[PATCH 1/8] pseries: phyp dump: Docmentation

Olof Johansson olof at lixom.net
Fri Jan 11 03:21:20 EST 2008


On Wed, Jan 09, 2008 at 10:12:13PM -0600, Linas Vepstas wrote:
> On 09/01/2008, Olof Johansson <olof at lixom.net> wrote:
> > On Wed, Jan 09, 2008 at 08:33:53PM -0600, Linas Vepstas wrote:
> >
> > > Heh. That's the elbow-grease of this thing.  The easy part is to get
> > > the core function working. The hard part is to test these various configs,
> > > and when they don't work, figure out what went wrong. That will take
> > > perseverence and brains.
> >
> > This just sounds like a whole lot of extra work to get a feature that
> > already exists.
> 
> Well, no. kexec is horribly ill-behaved with respect to PCI. The
> kexec kernel starts running with PCI devices in some random
> state; maybe they're DMA'ing or who knows what. kexec tries
> real hard to whack a few needed pci devices into submission
> but it has been hit-n-miss, and the source of 90% of the kexec
> headaches and debugging effort. Its not pretty.

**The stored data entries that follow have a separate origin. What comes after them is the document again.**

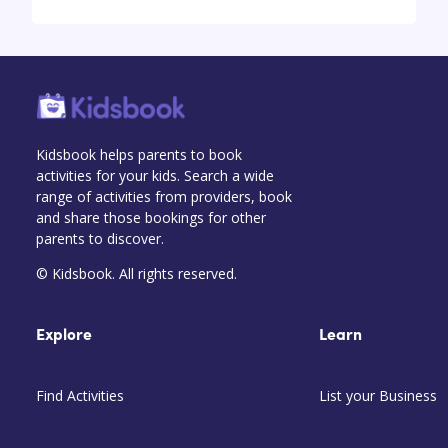
Kidsbook helps parents to book
activities for your kids. Search a wide
range of activities from providers, book
and share those bookings for other
parents to discover.
© Kidsbook. All rights reserved.
Explore
Learn
Find Activities
List your Business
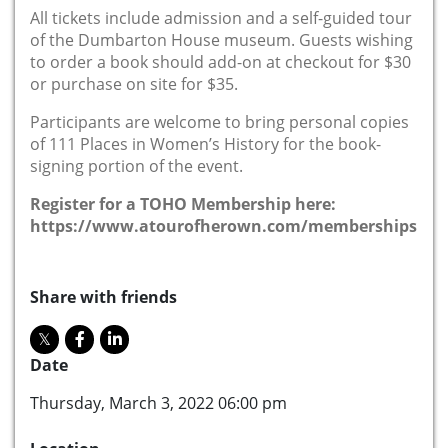
All tickets include admission and a self-guided tour
of the Dumbarton House museum. Guests wishing
to order a book should add-on at checkout for $30
or purchase on site for $35.
Participants are welcome to bring personal copies
of 111 Places in Women’s History for the book-
signing portion of the event.
Register for a TOHO Membership here:
https://www.atourofherown.com/memberships
Share with friends
Date
Thursday, March 3, 2022 06:00 pm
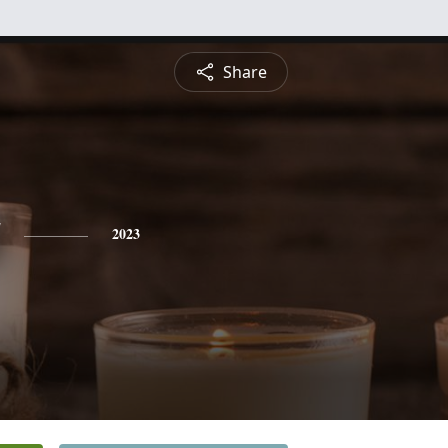
Share
2023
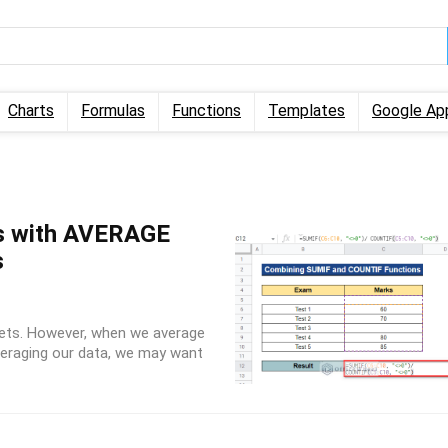
Charts
Formulas
Functions
Templates
Google Ap
ls with AVERAGE
s
ets. However, when we average
averaging our data, we may want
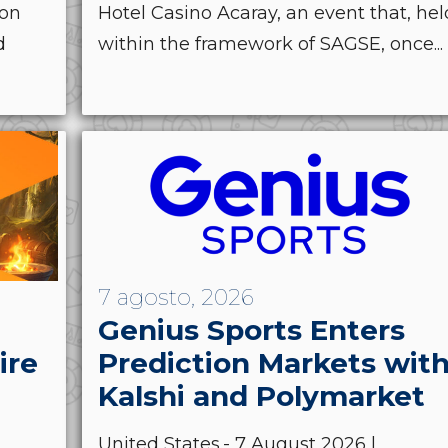
ion
Hotel Casino Acaray, an event that, hel
d
within the framework of SAGSE, once...
7 agosto, 2026
Genius Sports Enters
ire
Prediction Markets wit
Kalshi and Polymarket
United States.- 7 August 2026 |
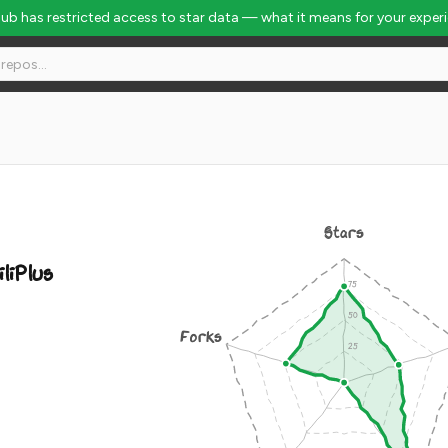
Hub has restricted access to star data — what it means for your exper
Stars
iliPlus
Forks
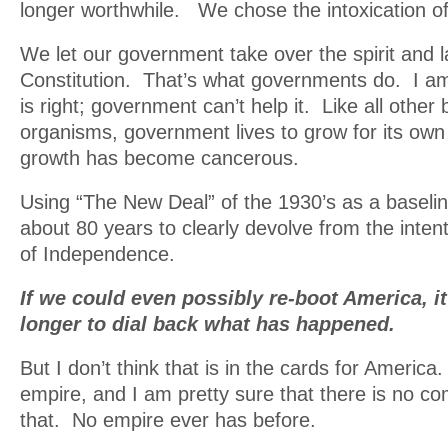
longer worthwhile. We chose the intoxication of
We let our government take over the spirit and l
Constitution. That’s what governments do. I am 
is right; government can’t help it. Like all other 
organisms, government lives to grow for its own
growth has become cancerous.
Using “The New Deal” of the 1930’s as a baselin
about 80 years to clearly devolve from the intent
of Independence.
If we could even possibly re-boot America, i
longer to dial back what has happened.
But I don’t think that is in the cards for Ameri
empire, and I am pretty sure that there is no c
that. No empire ever has before.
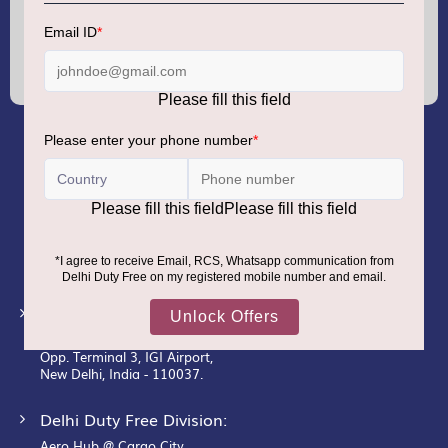
Sign
Up
for
Our
Newsletter:
GMR AIRPORTS LIMITED
Registered Office:
Unit No. 12, 18th Floor, Tower A,
Building No. 5, DLF Cyber City,
DLF Phase– III, Gurugram– 122002.
Corporate Office:
New Udaan Bhawan,
Opp. Terminal 3, IGI Airport,
New Delhi, India - 110037.
Delhi Duty Free Division:
Aero Hub @ Cargo City,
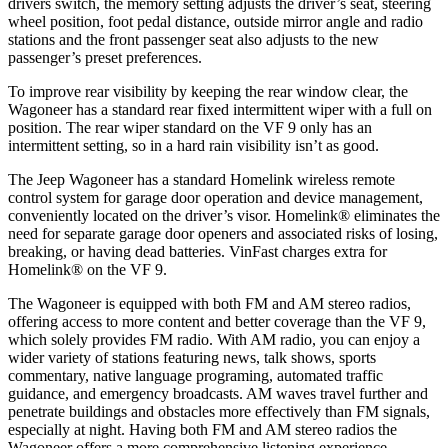
drivers switch, the memory setting adjusts the driver’s seat, steering
wheel position, foot pedal distance, outside mirror angle and radio
stations and the front passenger seat also adjusts to the new
passenger’s preset preferences.
To improve rear visibility by keeping the rear window clear, the
Wagoneer has a standard rear fixed intermittent wiper with a full on
position. The rear wiper standard on the VF 9 only has an
intermittent setting, so in a hard rain visibility isn’t as good.
The Jeep Wagoneer has a standard Homelink wireless remote
control system for garage door operation and device management,
conveniently located on the driver’s visor. Homelink
®
eliminates the
need for separate garage door openers and associated risks of losing,
breaking, or having dead batteries. VinFast charges extra for
Homelink
®
on the VF 9.
The Wagoneer is equipped with both FM and AM stereo radios,
offering access to more content and better coverage than the VF 9,
which solely provides FM radio. With AM radio, you can enjoy a
wider variety of stations featuring news, talk shows, sports
commentary, native language programing, automated traffic
guidance, and emergency broadcasts. AM waves travel further and
penetrate buildings and obstacles more effectively than FM signals,
especially at night. Having both FM and AM stereo radios the
Wagoneer offers a more comprehensive listening experience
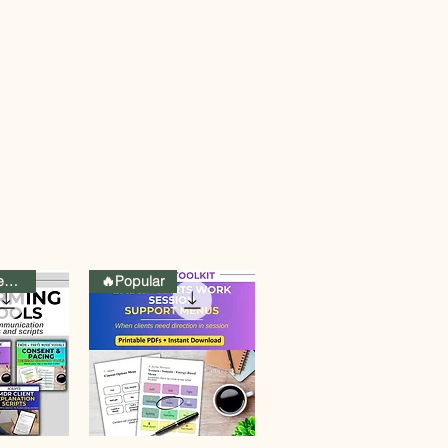
Curated Collection
🔥Popular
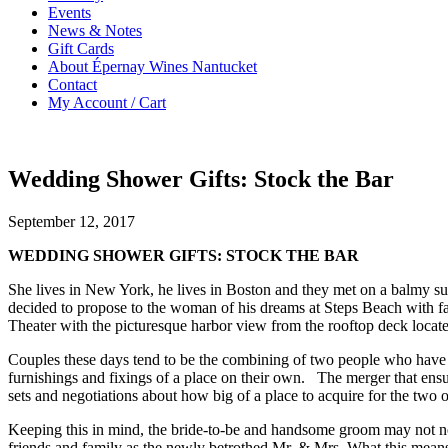
Events
News & Notes
Gift Cards
About Épernay Wines Nantucket
Contact
My Account / Cart
Wedding Shower Gifts: Stock the Bar
September 12, 2017
WEDDING SHOWER GIFTS: STOCK THE BAR
She lives in New York, he lives in Boston and they met on a balmy sum
decided to propose to the woman of his dreams at Steps Beach with f
Theater with the picturesque harbor view from the rooftop deck loca
Couples these days tend to be the combining of two people who have 
furnishings and fixings of a place on their own. The merger that ensu
sets and negotiations about how big of a place to acquire for the two
Keeping this in mind, the bride-to-be and handsome groom may not neces
friends and family as the newly betrothed Mr. & Mrs. What this means fo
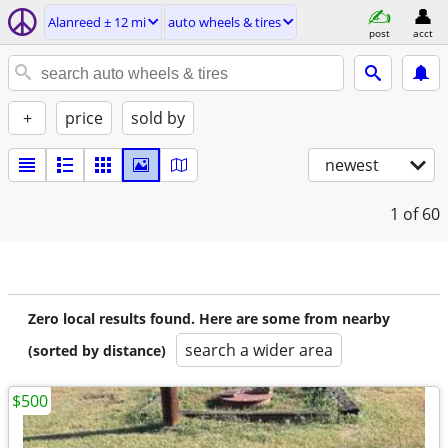
Alanreed ± 12 mi
auto wheels & tires
post
acct
+
price
sold by
newest
1
of 60
Zero local results found. Here are some from nearby
search a wider area
(sorted by distance)
$500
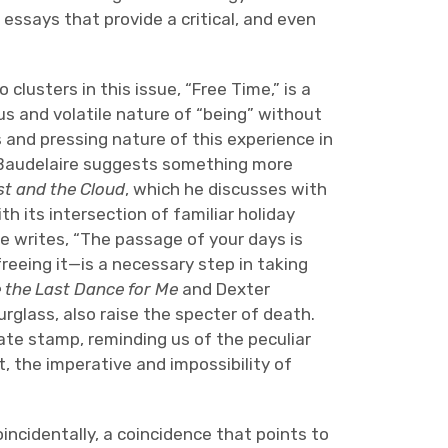
 essays that provide a critical, and even
lusters in this issue, “Free Time,” is a
ous and volatile nature of “being” without
 and pressing nature of this experience in
 Baudelaire suggests something more
t and the Cloud
, which he discusses with
h its intersection of familiar holiday
ve writes, “The passage of your days is
reeing it—is a necessary step in taking
 the Last Dance for Me
and Dexter
urglass, also raise the specter of death.
date stamp, reminding us of the peculiar
t, the imperative and impossibility of
oincidentally, a coincidence that points to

It surprises me that this hasn't been possible to resolve with less than
architecting a completely new interface, given that the platform has
all this fancy support for isolating and resetting adapters. After all,
the exact same thing has to be done by the hypervisor before rebooting
the partition.

> If all pci-host bridges could shut-down or settle the bus, and
> raise the #RST line high, and then if all BIOS'es supported
> this, you'd be right. But they can't ....

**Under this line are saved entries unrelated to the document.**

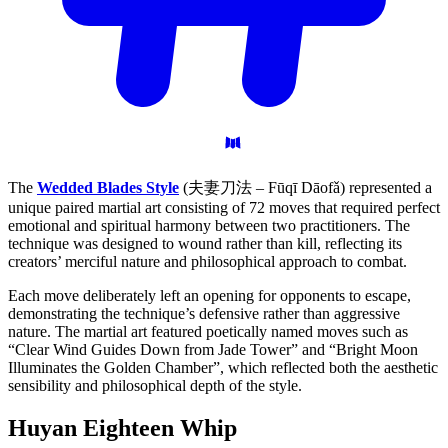
The
Wedded Blades Style
(夫妻刀法 – Fūqī Dāofǎ) represented a
unique paired martial art consisting of 72 moves that required perfect
emotional and spiritual harmony between two practitioners. The
technique was designed to wound rather than kill, reflecting its
creators’ merciful nature and philosophical approach to combat.
Each move deliberately left an opening for opponents to escape,
demonstrating the technique’s defensive rather than aggressive
nature. The martial art featured poetically named moves such as
“Clear Wind Guides Down from Jade Tower” and “Bright Moon
Illuminates the Golden Chamber”, which reflected both the aesthetic
sensibility and philosophical depth of the style.
Huyan Eighteen
Whip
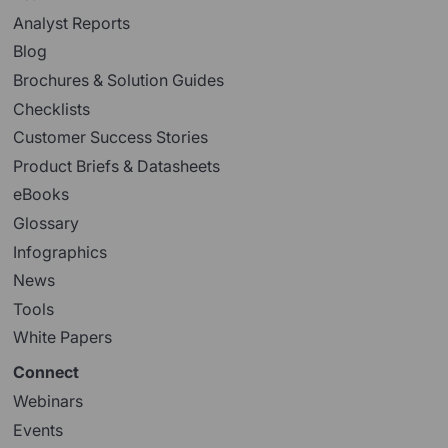
Analyst Reports
Blog
Brochures & Solution Guides
Checklists
Customer Success Stories
Product Briefs & Datasheets
eBooks
Glossary
Infographics
News
Tools
White Papers
Connect
Webinars
Events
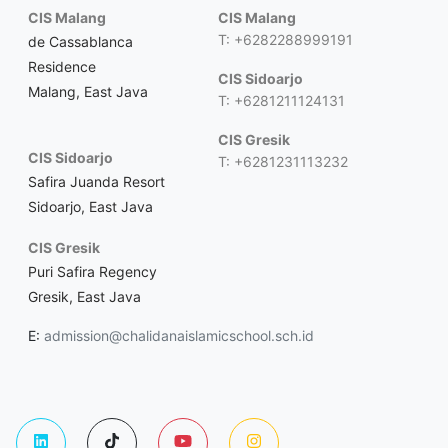
CIS Malang
CIS Malang
T: +6282288999191
de Cassablanca
Residence
CIS Sidoarjo
Malang, East Java
T: +6281211124131
CIS Gresik
CIS Sidoarjo
T: +6281231113232
Safira Juanda Resort
Sidoarjo, East Java
CIS Gresik
Puri Safira Regency
Gresik, East Java
E:
admission@chalidanaislamicschool.sch.id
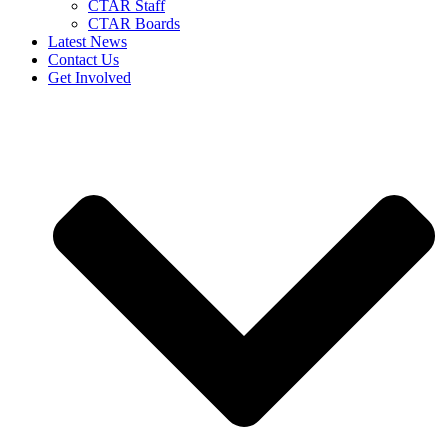
CTAR Staff
CTAR Boards
Latest News
Contact Us
Get Involved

This argument doesn't hold. We're not talking about some generic PC with
a crappy BIOS here, we're specifically talking about POWER6 PHYP. It
certainly already has ways to reset adapters in it, or EEH wouldn't
work. Actually, the whole phyp dump feature wouldn't work either, since
it's exactly what the firmware has to do under the covers as well.